■ DATA RECORDS
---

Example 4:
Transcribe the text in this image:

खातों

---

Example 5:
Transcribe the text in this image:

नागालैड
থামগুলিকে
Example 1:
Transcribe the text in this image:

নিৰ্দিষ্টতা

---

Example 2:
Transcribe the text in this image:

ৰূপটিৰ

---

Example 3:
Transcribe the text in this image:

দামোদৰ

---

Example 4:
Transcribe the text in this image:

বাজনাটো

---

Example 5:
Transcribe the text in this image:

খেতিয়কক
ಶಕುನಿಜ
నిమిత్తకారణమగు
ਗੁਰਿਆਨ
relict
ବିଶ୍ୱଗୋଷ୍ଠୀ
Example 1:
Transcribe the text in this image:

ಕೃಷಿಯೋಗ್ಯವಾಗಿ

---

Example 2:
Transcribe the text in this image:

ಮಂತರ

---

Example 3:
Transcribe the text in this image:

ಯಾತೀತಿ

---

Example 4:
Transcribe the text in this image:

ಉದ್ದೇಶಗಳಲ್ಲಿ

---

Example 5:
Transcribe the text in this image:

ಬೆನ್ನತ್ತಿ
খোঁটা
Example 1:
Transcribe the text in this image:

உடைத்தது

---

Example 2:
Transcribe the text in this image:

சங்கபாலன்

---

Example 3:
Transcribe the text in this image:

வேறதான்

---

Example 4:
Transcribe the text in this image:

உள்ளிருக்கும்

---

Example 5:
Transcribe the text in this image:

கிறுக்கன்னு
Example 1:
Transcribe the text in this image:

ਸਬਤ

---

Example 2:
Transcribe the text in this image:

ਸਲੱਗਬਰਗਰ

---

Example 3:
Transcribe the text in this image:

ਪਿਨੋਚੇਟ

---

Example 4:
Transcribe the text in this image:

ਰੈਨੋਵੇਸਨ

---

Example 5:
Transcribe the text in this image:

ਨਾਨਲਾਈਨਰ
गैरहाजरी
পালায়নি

■ EXERCISE PROMPT
Output the complete data exactly as written.

■ PROBLEM SOLUTION
---

Example 4:
Transcribe the text in this image:

खातों

---

Example 5:
Transcribe the text in this image:

नागालैड
থামগুলিকে
Example 1:
Transcribe the text in this image:

নিৰ্দিষ্টতা

---

Example 2:
Transcribe the text in this image:

ৰূপটিৰ

---

Example 3:
Transcribe the text in this image:

দামোদৰ

---

Example 4:
Transcribe the text in this image:

বাজনাটো

---

Example 5:
Transcribe the text in this image:

খেতিয়কক
ಶಕುನಿಜ
నిమిత్తకారణమగు
ਗੁਰਿਆਨ
relict
ବିଶ୍ୱଗୋଷ୍ଠୀ
Example 1:
Transcribe the text in this image:

ಕೃಷಿಯೋಗ್ಯವಾಗಿ

---

Example 2:
Transcribe the text in this image:

ಮಂತರ

---

Example 3:
Transcribe the text in this image:

ಯಾತೀತಿ

---

Example 4:
Transcribe the text in this image:

ಉದ್ದೇಶಗಳಲ್ಲಿ

---

Example 5:
Transcribe the text in this image:

ಬೆನ್ನತ್ತಿ
খোঁটা
Example 1:
Transcribe the text in this image:

உடைத்தது

---

Example 2:
Transcribe the text in this image:

சங்கபாலன்

---

Example 3:
Transcribe the text in this image:

வேறதான்

---

Example 4:
Transcribe the text in this image:

உள்ளிருக்கும்

---

Example 5:
Transcribe the text in this image:

கிறுக்கன்னு
Example 1:
Transcribe the text in this image:

ਸਬਤ

---

Example 2:
Transcribe the text in this image:

ਸਲੱਗਬਰਗਰ

---

Example 3:
Transcribe the text in this image:

ਪਿਨੋਚੇਟ

---

Example 4:
Transcribe the text in this image:

ਰੈਨੋਵੇਸਨ

---

Example 5:
Transcribe the text in this image:

ਨਾਨਲਾਈਨਰ
गैरहाजरी
পালায়নি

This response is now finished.